We have each month different number of URLs in httparchive dataset. This is because Google provides in its dataset differently or does HTTP Archive do some filtering?
The URLs that HTTP Archive tests each month come from the latest Chrome UX Report (CrUX) dataset. CrUX is a collection of origins that reflect real UX trends on the web, so as usage changes the HTTP Archive dataset will fluctuate.
Thanks! and do you know why the number of domains in CrUX varies?
CrUX is a reflection of real world web usage month-to-month.
and is there any information regarding discrepancy between Alexa and CrUX. I checked some URLs there are in both dataset.

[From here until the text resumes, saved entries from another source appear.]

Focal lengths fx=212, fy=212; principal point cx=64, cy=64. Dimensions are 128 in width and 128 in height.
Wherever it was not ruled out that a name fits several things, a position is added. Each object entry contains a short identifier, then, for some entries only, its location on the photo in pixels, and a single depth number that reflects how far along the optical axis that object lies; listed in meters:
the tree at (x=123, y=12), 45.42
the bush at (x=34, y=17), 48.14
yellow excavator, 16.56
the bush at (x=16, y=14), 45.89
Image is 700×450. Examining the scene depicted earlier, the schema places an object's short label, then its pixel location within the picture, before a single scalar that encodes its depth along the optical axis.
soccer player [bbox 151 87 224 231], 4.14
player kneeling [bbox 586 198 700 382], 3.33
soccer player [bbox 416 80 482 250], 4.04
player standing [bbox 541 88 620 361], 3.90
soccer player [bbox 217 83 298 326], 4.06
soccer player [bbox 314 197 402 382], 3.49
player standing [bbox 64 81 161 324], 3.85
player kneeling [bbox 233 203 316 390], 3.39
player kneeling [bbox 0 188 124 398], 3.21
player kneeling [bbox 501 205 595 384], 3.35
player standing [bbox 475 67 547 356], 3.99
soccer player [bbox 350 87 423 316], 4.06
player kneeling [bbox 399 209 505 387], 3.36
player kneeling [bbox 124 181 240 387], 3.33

But I couldn’t find any info for example how many URL in Alexa is also in CrUX?
Different datasets slurped using different user bases and updated
constantly so such comparisons are not really meaningful even if
possible.
Charlie
And do you know if google provides also a ranking in CrUX?

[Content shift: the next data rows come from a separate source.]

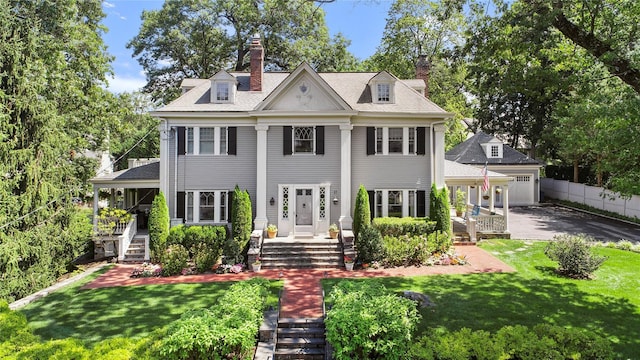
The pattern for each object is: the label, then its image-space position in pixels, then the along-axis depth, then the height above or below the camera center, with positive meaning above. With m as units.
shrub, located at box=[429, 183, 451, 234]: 16.59 -1.14
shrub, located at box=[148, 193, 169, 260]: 15.59 -1.78
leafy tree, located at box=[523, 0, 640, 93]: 9.36 +4.46
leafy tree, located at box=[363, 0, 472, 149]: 33.41 +13.38
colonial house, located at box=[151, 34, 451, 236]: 17.08 +1.51
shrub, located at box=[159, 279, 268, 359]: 6.61 -2.79
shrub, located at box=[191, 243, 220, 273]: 14.60 -2.90
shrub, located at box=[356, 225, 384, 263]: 15.08 -2.51
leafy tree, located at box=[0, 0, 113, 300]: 12.80 +0.27
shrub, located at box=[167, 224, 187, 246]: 15.94 -2.18
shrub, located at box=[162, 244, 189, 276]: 14.31 -2.95
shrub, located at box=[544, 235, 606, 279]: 13.04 -2.68
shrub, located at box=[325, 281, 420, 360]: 7.05 -2.84
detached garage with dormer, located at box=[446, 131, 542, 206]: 32.38 +1.60
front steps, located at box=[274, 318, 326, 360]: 8.32 -3.69
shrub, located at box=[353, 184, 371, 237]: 16.20 -1.13
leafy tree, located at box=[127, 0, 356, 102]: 32.38 +13.42
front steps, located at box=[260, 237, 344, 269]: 15.23 -2.92
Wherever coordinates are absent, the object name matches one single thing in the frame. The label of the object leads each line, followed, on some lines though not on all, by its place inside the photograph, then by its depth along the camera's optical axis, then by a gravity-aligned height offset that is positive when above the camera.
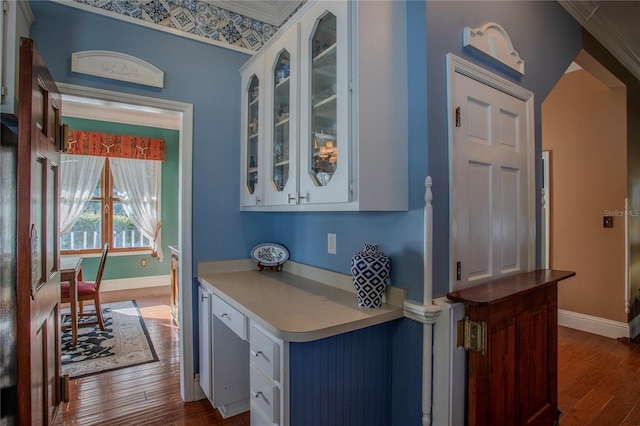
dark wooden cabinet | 1.50 -0.67
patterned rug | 2.85 -1.26
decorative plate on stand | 2.54 -0.31
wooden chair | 3.46 -0.80
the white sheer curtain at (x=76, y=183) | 4.81 +0.44
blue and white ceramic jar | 1.57 -0.29
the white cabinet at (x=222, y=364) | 2.12 -0.95
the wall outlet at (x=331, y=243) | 2.09 -0.18
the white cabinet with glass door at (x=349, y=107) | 1.48 +0.50
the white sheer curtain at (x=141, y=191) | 5.23 +0.36
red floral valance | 4.84 +1.03
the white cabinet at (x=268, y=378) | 1.34 -0.69
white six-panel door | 1.62 +0.16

I’m not sure what you mean by “ranking” but you can find out everything
you need about CrUX from the website.
Charlie
CrUX is not ranked. You can join the URLs in HTTP Archive with old Alexa datasets (see Getting domain rank with the new rank-less Chrome UX Report corpus) but the Alexa dataset only provides ranking at the domain granularity*.
About 2/3 of the domains in CrUX are also found in the ranked Alexa domain list.